TASK INSTRUCTIONS:
The answer is the full set of records below, transcribed exactly.
########
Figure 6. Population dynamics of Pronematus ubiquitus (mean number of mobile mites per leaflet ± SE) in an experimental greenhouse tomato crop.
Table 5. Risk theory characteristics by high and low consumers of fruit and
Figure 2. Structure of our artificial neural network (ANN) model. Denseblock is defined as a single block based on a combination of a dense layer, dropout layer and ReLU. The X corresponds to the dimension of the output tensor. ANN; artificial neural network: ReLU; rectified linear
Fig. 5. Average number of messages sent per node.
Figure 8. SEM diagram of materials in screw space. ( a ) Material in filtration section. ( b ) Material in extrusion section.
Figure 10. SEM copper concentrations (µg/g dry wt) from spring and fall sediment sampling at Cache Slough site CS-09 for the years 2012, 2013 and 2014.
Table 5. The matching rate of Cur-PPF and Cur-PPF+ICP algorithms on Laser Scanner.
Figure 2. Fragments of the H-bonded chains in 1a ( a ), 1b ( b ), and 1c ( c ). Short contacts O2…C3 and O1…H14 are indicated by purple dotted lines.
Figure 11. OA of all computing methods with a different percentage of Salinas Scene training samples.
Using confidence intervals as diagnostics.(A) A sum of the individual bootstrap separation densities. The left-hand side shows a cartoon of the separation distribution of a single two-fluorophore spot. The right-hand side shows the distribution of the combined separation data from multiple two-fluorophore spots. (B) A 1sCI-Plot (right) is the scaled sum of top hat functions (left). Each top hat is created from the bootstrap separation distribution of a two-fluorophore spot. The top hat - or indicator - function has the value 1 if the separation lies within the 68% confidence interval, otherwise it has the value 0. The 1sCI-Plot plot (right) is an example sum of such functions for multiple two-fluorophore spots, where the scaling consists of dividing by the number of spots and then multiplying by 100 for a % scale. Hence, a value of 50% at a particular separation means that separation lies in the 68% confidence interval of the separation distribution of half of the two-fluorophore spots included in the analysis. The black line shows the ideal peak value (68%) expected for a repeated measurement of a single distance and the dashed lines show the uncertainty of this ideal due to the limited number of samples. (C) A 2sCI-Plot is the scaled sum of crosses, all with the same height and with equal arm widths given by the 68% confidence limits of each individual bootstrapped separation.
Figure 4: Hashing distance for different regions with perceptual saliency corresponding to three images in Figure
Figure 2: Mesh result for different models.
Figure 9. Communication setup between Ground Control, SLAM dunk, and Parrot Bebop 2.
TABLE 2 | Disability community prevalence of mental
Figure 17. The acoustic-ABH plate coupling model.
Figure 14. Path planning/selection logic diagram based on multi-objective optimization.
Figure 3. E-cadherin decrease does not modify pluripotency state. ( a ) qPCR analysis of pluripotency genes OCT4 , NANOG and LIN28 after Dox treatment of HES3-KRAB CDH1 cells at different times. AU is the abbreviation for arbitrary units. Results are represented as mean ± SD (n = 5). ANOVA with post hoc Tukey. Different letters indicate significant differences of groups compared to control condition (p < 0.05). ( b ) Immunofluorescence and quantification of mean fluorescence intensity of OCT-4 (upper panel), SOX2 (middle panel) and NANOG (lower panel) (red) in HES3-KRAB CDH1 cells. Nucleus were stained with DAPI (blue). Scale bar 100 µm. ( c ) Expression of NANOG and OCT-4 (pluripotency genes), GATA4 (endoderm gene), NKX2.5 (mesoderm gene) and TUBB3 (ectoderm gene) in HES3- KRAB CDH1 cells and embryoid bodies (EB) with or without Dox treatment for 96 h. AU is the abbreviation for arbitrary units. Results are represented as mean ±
########
RESULT OF THIS TASK:
Figure 6. Population dynamics of Pronematus ubiquitus (mean number of mobile mites per leaflet ± SE) in an experimental greenhouse tomato crop.
Table 5. Risk theory characteristics by high and low consumers of fruit and
Figure 2. Structure of our artificial neural network (ANN) model. Denseblock is defined as a single block based on a combination of a dense layer, dropout layer and ReLU. The X corresponds to the dimension of the output tensor. ANN; artificial neural network: ReLU; rectified linear
Fig. 5. Average number of messages sent per node.
Figure 8. SEM diagram of materials in screw space. ( a ) Material in filtration section. ( b ) Material in extrusion section.
Figure 10. SEM copper concentrations (µg/g dry wt) from spring and fall sediment sampling at Cache Slough site CS-09 for the years 2012, 2013 and 2014.
Table 5. The matching rate of Cur-PPF and Cur-PPF+ICP algorithms on Laser Scanner.
Figure 2. Fragments of the H-bonded chains in 1a ( a ), 1b ( b ), and 1c ( c ). Short contacts O2…C3 and O1…H14 are indicated by purple dotted lines.
Figure 11. OA of all computing methods with a different percentage of Salinas Scene training samples.
Using confidence intervals as diagnostics.(A) A sum of the individual bootstrap separation densities. The left-hand side shows a cartoon of the separation distribution of a single two-fluorophore spot. The right-hand side shows the distribution of the combined separation data from multiple two-fluorophore spots. (B) A 1sCI-Plot (right) is the scaled sum of top hat functions (left). Each top hat is created from the bootstrap separation distribution of a two-fluorophore spot. The top hat - or indicator - function has the value 1 if the separation lies within the 68% confidence interval, otherwise it has the value 0. The 1sCI-Plot plot (right) is an example sum of such functions for multiple two-fluorophore spots, where the scaling consists of dividing by the number of spots and then multiplying by 100 for a % scale. Hence, a value of 50% at a particular separation means that separation lies in the 68% confidence interval of the separation distribution of half of the two-fluorophore spots included in the analysis. The black line shows the ideal peak value (68%) expected for a repeated measurement of a single distance and the dashed lines show the uncertainty of this ideal due to the limited number of samples. (C) A 2sCI-Plot is the scaled sum of crosses, all with the same height and with equal arm widths given by the 68% confidence limits of each individual bootstrapped separation.
Figure 4: Hashing distance for different regions with perceptual saliency corresponding to three images in Figure
Figure 2: Mesh result for different models.
Figure 9. Communication setup between Ground Control, SLAM dunk, and Parrot Bebop 2.
TABLE 2 | Disability community prevalence of mental
Figure 17. The acoustic-ABH plate coupling model.
Figure 14. Path planning/selection logic diagram based on multi-objective optimization.
Figure 3. E-cadherin decrease does not modify pluripotency state. ( a ) qPCR analysis of pluripotency genes OCT4 , NANOG and LIN28 after Dox treatment of HES3-KRAB CDH1 cells at different times. AU is the abbreviation for arbitrary units. Results are represented as mean ± SD (n = 5). ANOVA with post hoc Tukey. Different letters indicate significant differences of groups compared to control condition (p < 0.05). ( b ) Immunofluorescence and quantification of mean fluorescence intensity of OCT-4 (upper panel), SOX2 (middle panel) and NANOG (lower panel) (red) in HES3-KRAB CDH1 cells. Nucleus were stained with DAPI (blue). Scale bar 100 µm. ( c ) Expression of NANOG and OCT-4 (pluripotency genes), GATA4 (endoderm gene), NKX2.5 (mesoderm gene) and TUBB3 (ectoderm gene) in HES3- KRAB CDH1 cells and embryoid bodies (EB) with or without Dox treatment for 96 h. AU is the abbreviation for arbitrary units. Results are represented as mean ±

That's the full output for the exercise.